Since 2004, a band of humanitarian aid workers organized by community and faith groups have trekked through remote areas of the Arizona desert between the United States and Mexico. They often travel under extreme climate conditions to save lives. The workers strategically place water and other basic supplies along paths used by people crossing the desert.
For years, these groups have operated under international humanitarian law, working under the same protocols of organizations like the International Red Cross. However, since President Trump took office, it seems like a target has been placed on humanitarian aid workers. One person in particular has come under fire—Dr. Scott Warren, a volunteer with the Arizona-based humanitarian aid group No More Deaths.
Dr. Warren was arrested in 2017 and indicted on three felony counts, including conspiracy to transport and harbor migrants. Former Attorney General Jeff Sessions encouraged state attorneys to enforce this provision of law against anyone they could.
This case went to trial and ended last week with a hung jury—eight jurors voted not to convict and four to convict. The government has until early July to decide whether to retry the case.
A conviction in this case would set dangerous new standards. The government’s aggressive prosecution of a humanitarian aid worker on felony charges would be a first and doing so for transporting and harboring migrants would also be one of firsts.
A future where the U.S. government goes after individuals for harboring and transporting migrants could amount to more common prosecutions. For example, a son driving his mom to a medical appointment could be prosecuted if his mother is undocumented. The same could happen to a wife driving her undocumented husband to church.
The Trump administration is attempting to set these standards as a dangerous new norm.
As channels for legal entry have dried up over the years, hundreds of people have been pushed to cross between border checkpoints to enter the United States. As a result, more people are taking a dangerous desert trek, getting lost, suffering from dehydration, and dying.
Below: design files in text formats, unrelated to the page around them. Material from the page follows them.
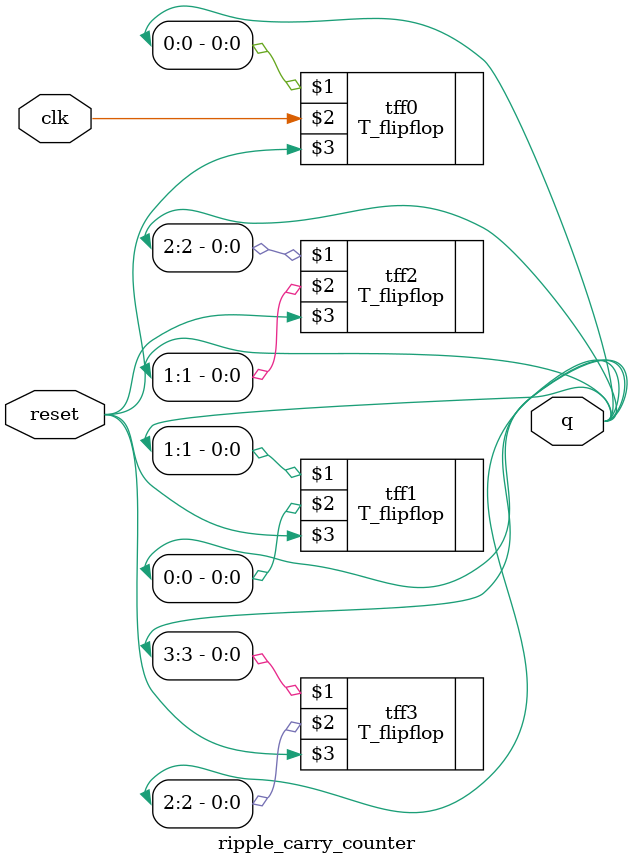
<source format=v>
module ripple_carry_counter(q,clk,reset);

output [3:0] q;
input clk, reset;

T_flipflop tff0(q[0],clk,reset);
T_flipflop tff1(q[1],q[0],reset);
T_flipflop tff2(q[2],q[1],reset);
T_flipflop tff3(q[3],q[2],reset);
endmodule

</source>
While the public can agree or disagree over the policies that govern entry into the United States, we should ensure that no one dies a lonely and painful death in the desert.
Volunteers for groups like No More Deaths are providing humanitarian aid to prevent those deaths. In addition to dropping jugs of water, they provide search and rescue services and basic medical treatment.
Prosecuting these volunteers is unconscionable and un-American.